• [Goal of the exercise]: Images are to be excluded from the copy, and the records below reproduced word for word.

[Saved data entries]
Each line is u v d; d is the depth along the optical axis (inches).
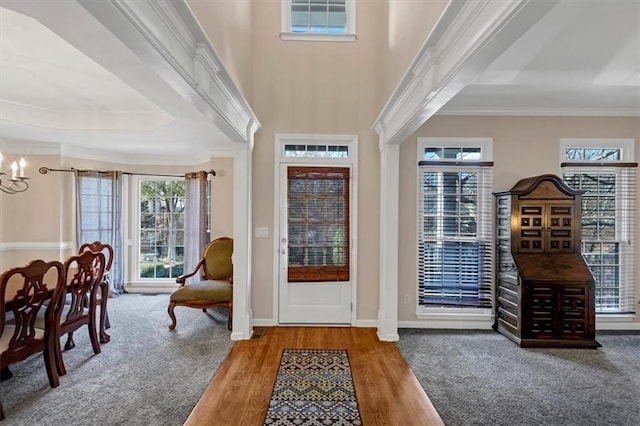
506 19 53.2
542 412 92.3
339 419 88.3
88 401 95.0
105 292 139.6
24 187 187.3
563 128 160.1
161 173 221.5
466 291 158.7
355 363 121.0
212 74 91.0
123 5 50.2
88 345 134.0
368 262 160.2
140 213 223.5
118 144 189.8
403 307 160.1
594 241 161.2
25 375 108.8
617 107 157.8
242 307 142.9
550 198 142.6
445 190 160.7
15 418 86.8
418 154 160.1
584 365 120.3
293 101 160.7
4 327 92.2
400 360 123.6
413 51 101.5
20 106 155.0
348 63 161.5
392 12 133.1
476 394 101.0
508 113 159.6
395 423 86.8
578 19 91.4
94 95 143.1
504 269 149.6
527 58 113.0
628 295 159.8
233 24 118.5
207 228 206.5
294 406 94.0
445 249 160.1
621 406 95.4
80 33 65.4
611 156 162.1
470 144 160.9
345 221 162.1
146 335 145.6
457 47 71.5
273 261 159.9
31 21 87.8
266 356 126.0
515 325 141.3
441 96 86.8
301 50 161.2
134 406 93.0
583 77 127.5
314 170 161.5
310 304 161.3
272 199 159.9
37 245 188.5
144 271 223.3
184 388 102.6
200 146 193.3
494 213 157.6
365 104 161.2
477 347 135.9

• [Result for this exercise]:
Each line is u v d; d is the depth along the optical axis (inches).
506 19 53.2
542 412 92.3
339 419 88.3
88 401 95.0
105 292 139.6
24 187 187.3
563 128 160.1
161 173 221.5
466 291 158.7
355 363 121.0
212 74 91.0
123 5 50.2
88 345 134.0
368 262 160.2
140 213 223.5
118 144 189.8
403 307 160.1
594 241 161.2
25 375 108.8
617 107 157.8
242 307 142.9
550 198 142.6
445 190 160.7
15 418 86.8
418 154 160.1
584 365 120.3
293 101 160.7
4 327 92.2
400 360 123.6
413 51 101.5
20 106 155.0
348 63 161.5
392 12 133.1
476 394 101.0
508 113 159.6
395 423 86.8
578 19 91.4
94 95 143.1
504 269 149.6
527 58 113.0
628 295 159.8
233 24 118.5
207 228 206.5
294 406 94.0
445 249 160.1
621 406 95.4
80 33 65.4
611 156 162.1
470 144 160.9
345 221 162.1
146 335 145.6
457 47 71.5
273 261 159.9
31 21 87.8
266 356 126.0
515 325 141.3
441 96 86.8
301 50 161.2
134 406 93.0
583 77 127.5
314 170 161.5
310 304 161.3
272 199 159.9
37 245 188.5
144 271 223.3
184 388 102.6
200 146 193.3
494 213 157.6
365 104 161.2
477 347 135.9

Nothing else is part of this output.